1. Usage of credit cards
There is nothing wrong with having 10 credit cards but you must pay on time. The problem with credit cards is abusing the given credit amount – you swiped your credit card one time.. and then one more… and another swipe.. and at the end of the month you found out you have used more than you can pay – yikes!
I attend a talk by a professional bank officer regarding credit cards and it was an eye-opener. I found out that bankers will see you as having little money the more you use your credit cards. It is also recommended that you use a maximum usage of 75% of your full credit amount – recommendably 50% for better chances of getting your loan approved.

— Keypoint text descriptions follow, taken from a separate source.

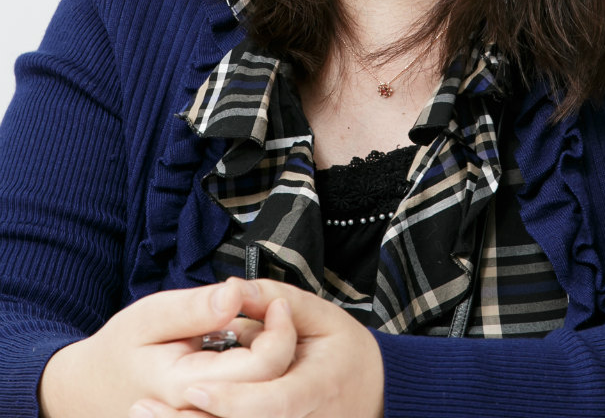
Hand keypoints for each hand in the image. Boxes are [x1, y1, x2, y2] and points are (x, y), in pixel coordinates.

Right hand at [38, 279, 292, 417]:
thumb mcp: (150, 315)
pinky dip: (256, 378)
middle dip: (280, 344)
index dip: (280, 332)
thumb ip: (196, 307)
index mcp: (187, 388)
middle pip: (270, 388)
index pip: (261, 368)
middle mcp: (200, 416)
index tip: (278, 302)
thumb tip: (237, 293)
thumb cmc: (118, 350)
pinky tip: (247, 356)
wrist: (88, 390)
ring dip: (271, 362)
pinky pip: (246, 403)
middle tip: (272, 312)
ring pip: (263, 399)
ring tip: (255, 333)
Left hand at [132, 280, 384, 417]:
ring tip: (144, 413)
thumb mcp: (321, 314)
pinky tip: (175, 416)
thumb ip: (276, 300)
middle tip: (141, 407)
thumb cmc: (345, 350)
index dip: (229, 401)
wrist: (374, 393)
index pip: (269, 405)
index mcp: (317, 389)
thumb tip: (232, 288)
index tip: (192, 388)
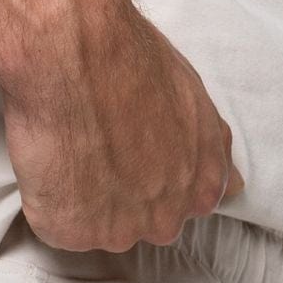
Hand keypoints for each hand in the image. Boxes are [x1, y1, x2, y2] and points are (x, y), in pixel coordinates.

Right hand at [0, 0, 242, 252]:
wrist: (75, 50)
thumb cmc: (133, 61)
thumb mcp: (195, 99)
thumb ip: (213, 151)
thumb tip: (234, 187)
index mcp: (199, 189)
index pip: (180, 208)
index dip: (149, 178)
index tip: (130, 152)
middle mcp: (165, 220)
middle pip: (139, 223)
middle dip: (118, 193)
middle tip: (96, 145)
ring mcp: (118, 231)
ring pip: (95, 227)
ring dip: (81, 197)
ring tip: (72, 146)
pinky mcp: (71, 232)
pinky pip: (56, 226)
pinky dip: (48, 198)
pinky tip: (51, 159)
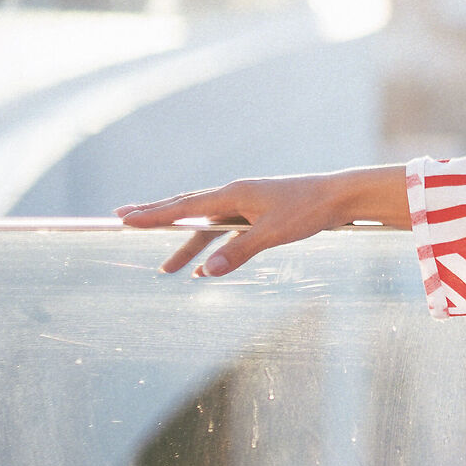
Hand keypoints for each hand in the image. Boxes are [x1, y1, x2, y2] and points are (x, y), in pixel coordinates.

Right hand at [117, 164, 409, 277]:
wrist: (342, 197)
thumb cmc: (310, 210)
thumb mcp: (274, 233)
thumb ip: (240, 251)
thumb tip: (209, 270)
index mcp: (234, 195)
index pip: (185, 206)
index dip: (153, 214)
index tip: (123, 218)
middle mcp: (236, 196)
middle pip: (188, 209)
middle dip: (157, 217)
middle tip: (123, 219)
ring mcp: (248, 206)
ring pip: (208, 226)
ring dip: (188, 246)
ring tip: (166, 269)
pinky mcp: (261, 216)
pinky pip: (228, 233)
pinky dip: (214, 248)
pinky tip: (208, 268)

It is also recommended that you use a maximum usage of 75% of your full credit amount –
recommendably 50% for better
chances of getting your loan
approved.
It was also discovered that if ever, there is a record that shows you paid your credit cards late – there is high likelihood that your loan applications get rejected. To sum up, high use of credit cards equals high chances loan applications gets rejected.

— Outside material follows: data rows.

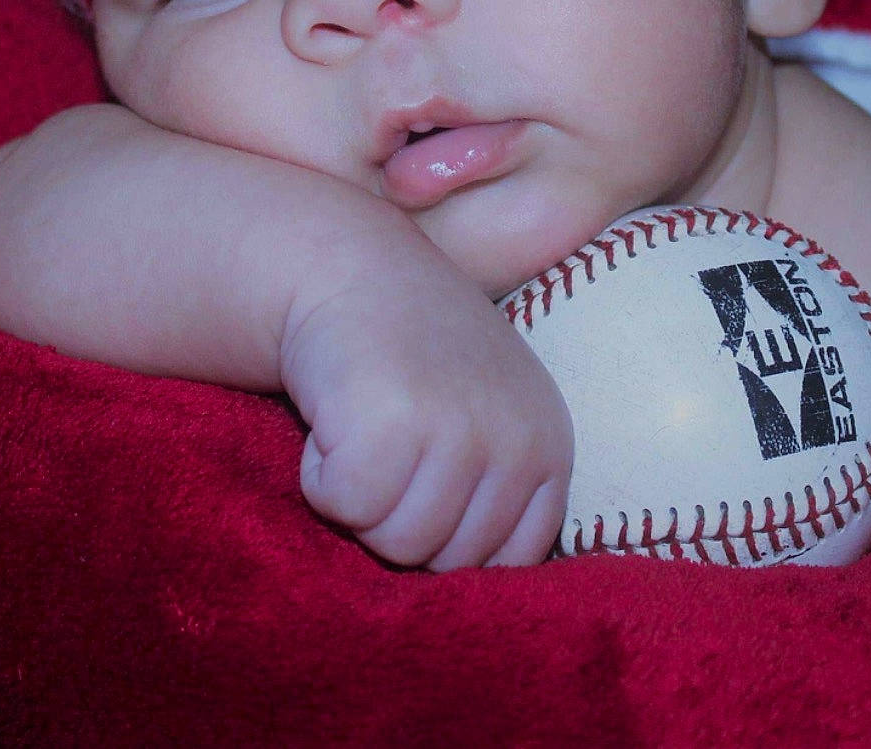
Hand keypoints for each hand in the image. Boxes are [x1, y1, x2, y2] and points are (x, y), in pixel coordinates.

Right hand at [280, 247, 573, 570]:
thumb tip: (479, 601)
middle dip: (396, 516)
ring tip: (365, 426)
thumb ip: (496, 491)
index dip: (447, 538)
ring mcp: (458, 432)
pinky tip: (336, 415)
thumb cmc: (412, 354)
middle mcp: (516, 442)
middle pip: (444, 562)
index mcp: (549, 449)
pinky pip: (345, 505)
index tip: (422, 479)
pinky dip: (320, 474)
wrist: (351, 269)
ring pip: (394, 543)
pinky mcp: (391, 424)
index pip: (507, 564)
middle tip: (387, 440)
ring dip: (358, 497)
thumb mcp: (487, 416)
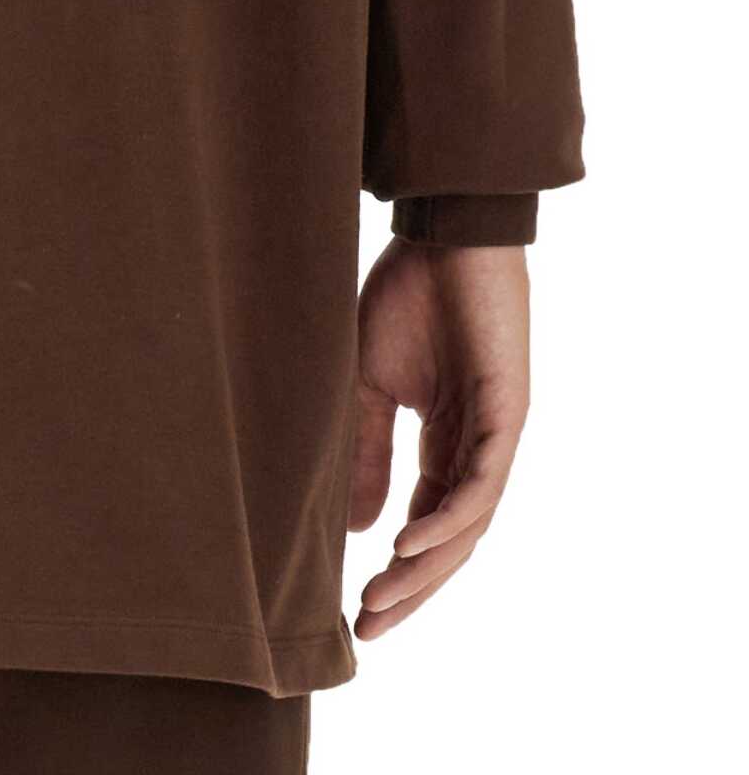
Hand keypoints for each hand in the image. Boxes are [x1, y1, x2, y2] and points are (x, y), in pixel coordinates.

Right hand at [348, 238, 529, 640]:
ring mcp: (495, 433)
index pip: (427, 521)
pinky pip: (480, 484)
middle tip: (371, 628)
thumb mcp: (368, 381)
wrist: (441, 232)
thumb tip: (360, 528)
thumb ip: (368, 450)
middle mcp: (476, 446)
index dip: (397, 568)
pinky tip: (410, 544)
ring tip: (383, 596)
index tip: (355, 608)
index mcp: (445, 439)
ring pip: (468, 524)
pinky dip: (448, 520)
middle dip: (412, 588)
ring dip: (426, 566)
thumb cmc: (406, 294)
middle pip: (451, 539)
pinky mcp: (506, 413)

So what’s a good credit card practice to get most of your loan applications approved?
- Maintain good track record of credit card payments
- Maintain credit card usage approximately 50% of total amount
2. Status of work or company
Lets say if you are a creditor or a bank yourself, would you be concerned what your debtors are working as? – of course you do!
From bank’s perspective, they do not know how credible you are and whether or not you are able to meet your commitments. This is why what you work as and who you work for are important.
Banks would normally opt to lend to people from companies with credible backgrounds and track records. A company that always pay their employees’ salaries or EPF fees late are excluded from being reliable.
The lenders would also need to have a job that can proof to the banks that they can ensure a continuous income to meet their monthly commitments to the banks. Banks would normally see contract-based workers as risky lenders because their work contract can be terminated at any time. But then again, in this situation maybe you will be able to convince the banks by your high savings amount – that may work.
3. Savings
Having a certain amount of savings is an extra point you get from the banks. It would be much easier for banks to assess your risks and behaviour from the money you saved. The best amount of savings is around 6 months of your salary – why so? This is because in normal circumstances people are able to settle down and look for a job or to restructure their short term plans within 6 months – I call this the calm down period.
‘The best amount of savings is around 6 months of your salary’
Savings can come from anywhere such as bank accounts, asb, tabung haji, or an investment account. However, savings are not income. Incomes are money that comes in your bank account on regular basis with an estimated amount each period unlike savings which you don’t earn on them.
What if you own company shares or you act as a shadow director for a company and receive dividends on it? Is it considered as income?
Yes! It is an income and I urge you to save the dividends as banks would see the dividend incomes as part of your earnings. Save around 30% to 40% of your income as this will help banks to determine your capability and credibility to meet your commitments with the banks – remember, every dollar you save is a dollar you earn.
4. CCRIS records
The Central Credit Reference Information System or commonly known as CCRIS is a system that helps gather credit information from borrowers who participates in financial institutions – banks, insurance brokers, or private companies in normal circumstances and produces credit reports (contains outstanding loans, special attention account, or bankruptcy status of a person) that will be utilise by the financial institutions. CCRIS record is important to gauge our financial capabilities.
So, what is a good CCRIS record?
- Your credit report shows 0:0:0. This is the ideal record because the higher the number means no months having outstanding loan. PTPTN, housing, and car loan is normally included as part of CCRIS assessment.
- No 12 months outstanding credit payments.
- No outstanding amount in your special attention account. Take note that you may thought that the card can cancel itself after you have used up all your credits with the intention of not using it anymore and you think its okay not to manually cancel it – this is where it gets scary. The credit you didn’t pay will be transferred into your special attention account and it will be there forever until you manually call the banks to cancel and pay the outstandings. Whenever you want to apply for a housing loan, make sure to clear any outstandings you may have due for a long time.
To sum it all, you will be able to obtain higher chances of getting your loan approved by applying the 4 main tips as aforementioned. Also, you may need to take into consideration of what you can actually own. Sometimes the banks may approve of your loan but you may face difficulties to pay the banks’monthly installments – so don’t bite more than you can chew. Take things slowly and enjoy your wealth growing process.